Loved the first half, I fell apart completely in the middle and nearly gave up (but no DNF wohoo), the final 50 pages gave me a little boost and bumped my rating up to 3.
Desperately need to read something written by a woman now to realign myself!
A fun romp through early 2000s Hollywood, pre-social media and smartphones, but still full of all the hubris and vapidity that's been part of the scene for generations. Wagner does a good job at humanizing some characters and dehumanizing others, and at creating an ample cast of three-dimensional (insofar as Hollywood allows that to be possible) fictional characters and inserting them deftly into a "real" Hollywood in which known stars appear. The book surveys and skewers all aspects of La La Land and the worlds it creates - petty jealousy and opportunism, self-centeredness as religion, pseudo-Buddhism, extreme fascination with lookalikes, pervy old men, pervy young men, and the delicious, public cycle of "fall and redemption", and so on.
As an aside, this book struck me as an odd, unintentional companion piece to Bret Easton Ellis's "Glamorama", which was written a few years earlier (or, just on the other side of 9/11, which features very prominently as a leitmotiv in "Still Holding") and very much in the same fictional headspace, albeit minus the international terrorism ring...
There's something refreshingly unforgiving in Bruce Wagner's lacerating Hollywood satire; those readers who've had a love/hate relationship with the movie business, an attraction-repulsion dynamic that loves movies themselves and yet is sickened by the business culture that makes it possible, will find the nasty laughs here telling, truthful, and an overdue joy to read. Anyone else who desire something redeeming to emerge from all the bad faith, a kind act or sacrifice arising from some forgotten reservoir of decency would be better off seeking less severe wit. Wagner mines the old joke about Hollywood that "underneath the tinsel there's more tinsel", and obviously appreciates Jean Baudrillard's theories on simulacra, where the slavish and stylized impression has replaced the real; set this heady abstraction on to the business of celebrity lookalikes and the community that arises among them, we get a twisting , fun house mirror of Hollywood , a parallel existence that mimes the worst and most inane features of the stars they imitate. Wagner, in addition, writes like a wizard who knows where all the bodies are buried and the garbage is dumped.
I saw this writer along with William Gibson at the LA Times Festival of Books and was impressed enough to pick up this book. On the whole I enjoyed it but I must admit that I prefer Bruce Wagner the culture critic to Bruce Wagner the writer. I think his dressing down of Hollywood, celebrity culture and trappings is very well done (maybe even laid the blueprint for Tropic Thunder) but I think the narrative and plot arcs got a litle loopy and a little contrived at times. It is at times very funny though, and I thought the characters were interesting and well written.

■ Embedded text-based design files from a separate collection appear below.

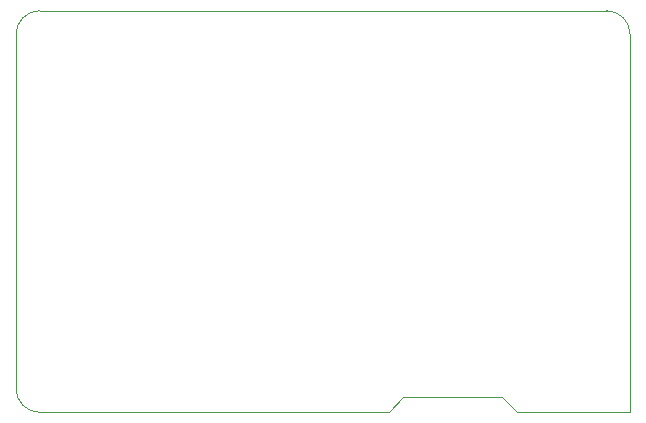
<source format=gm1>
G04 #@! TF.GenerationSoftware,KiCad,Pcbnew,8.0.1*
G04 #@! TF.CreationDate,2024-06-08T15:54:11-04:00*
G04 #@! TF.ProjectId,SAP Mk3.2,53415020-4d6b-4332-9e32-2e6b69636164,rev?*
G04 #@! TF.SameCoordinates,Original*
G04 #@! TF.FileFunction,Profile,NP*
%FSLAX46Y46*%
G04 Gerber Fmt 4.6, Leading zero omitted, Abs format (unit mm)*
G04 Created by KiCad (PCBNEW 8.0.1) date 2024-06-08 15:54:11*
%MOMM*%
%LPD*%
G01*
G04 APERTURE LIST*
G04 #@! TA.AperFunction,Profile*
%ADD10C,0.100000*%
G04 #@! TD*
G04 APERTURE END LIST*
D10*
X119400000Y-79150000D02*
X120700000Y-80450000D01*
X128250000Y-46450000D02*
G75*
G02*
X130250000Y-48450000I0J-2000000D01*
G01*
X78250000Y-78450000D02*
X78250000Y-48450000D01*
X130250000Y-48450000D02*
X130250000Y-80450000D01*
X78250000Y-48450000D02*
G75*
G02*
X80250000Y-46450000I2000000J0D01*
G01*
X111050000Y-79150000D02*
X119400000Y-79150000D01*
X80250000Y-80450000D02*
X109850000Y-80450000D01*
X80250000Y-80450000D02*
G75*
G02*
X78250000Y-78450000I0J2000000D01*
G01*
X80250000Y-46450000D02*
X128250000Y-46450000D01*
X130250000Y-80450000D02*
X120700000Y-80450000D01*
X109850000Y-80450000D02*
X111050000Y-79150000D01*
M02*

</source>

Recommend for anyone interested in celebrity culture.
The third novel in the "Cellular Trilogy" (first two: I'm Losing You and I'll Let You Go), this is a raunchy, caustic, scathing, and funny satire of insider Hollywood, intermingling real and fictional names. It's entertaining and sometimes appalling--over the top. The writer seems to be someone who knows the territory.
I'm a fan of miserablism. But there's an art to it. This book is so over-the-top in it's series of terrible situations, that it is frankly funny. But funny without real wit. Like the mirror image of the worst chicklit, proving that one extreme is just as bad as the other.

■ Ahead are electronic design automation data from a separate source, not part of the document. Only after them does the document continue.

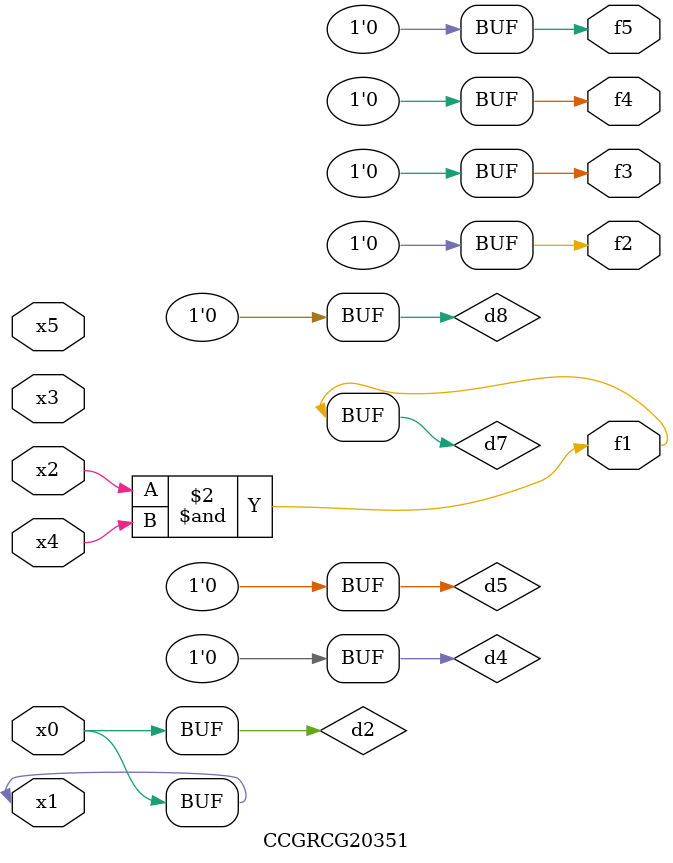
<source format=v>
module CCGRCG20351(
	input x0, x1, x2, x3, x4, x5,
	output f1, f2, f3, f4, f5
);

	wire d1, d2, d3, d4, d5, d6, d7, d8, d9;

	nand (d1, x1);
	buf (d2, x0, x1);
	nand (d3, x2, x4);
	and (d4, d1, d2);
	and (d5, d1, d2);
	nand (d6, d1, d3);
	not (d7, d3);
	xor (d8, d5);
	nor (d9, d5, d6);
	assign f1 = d7;
	assign f2 = d8;
	assign f3 = d8;
	assign f4 = d8;
	assign f5 = d8;
endmodule

</source>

Solid expose of the hypocrisies of modern Hollywood, but I felt the editor failed us in not cutting off some of the bloat. Too much meandering irreverent asides drown a scathing critique somewhere in there.
If I had never been to LA before reading this book, I would probably never go. It's strange to read a book where the only character who is not a complete jerk--or actually crazy--is a movie star.
Another tale of Hollywood weirdness. Darker and less fun than James Frey's Bright Shiny Morning with overly ample smatterings of Buddhism. Not one I'll be passing on to others.
Characters so one dimensional it was painful - it tried so hard to appeal to what people think of as Hollywood stereotypes that it came across as pathetic.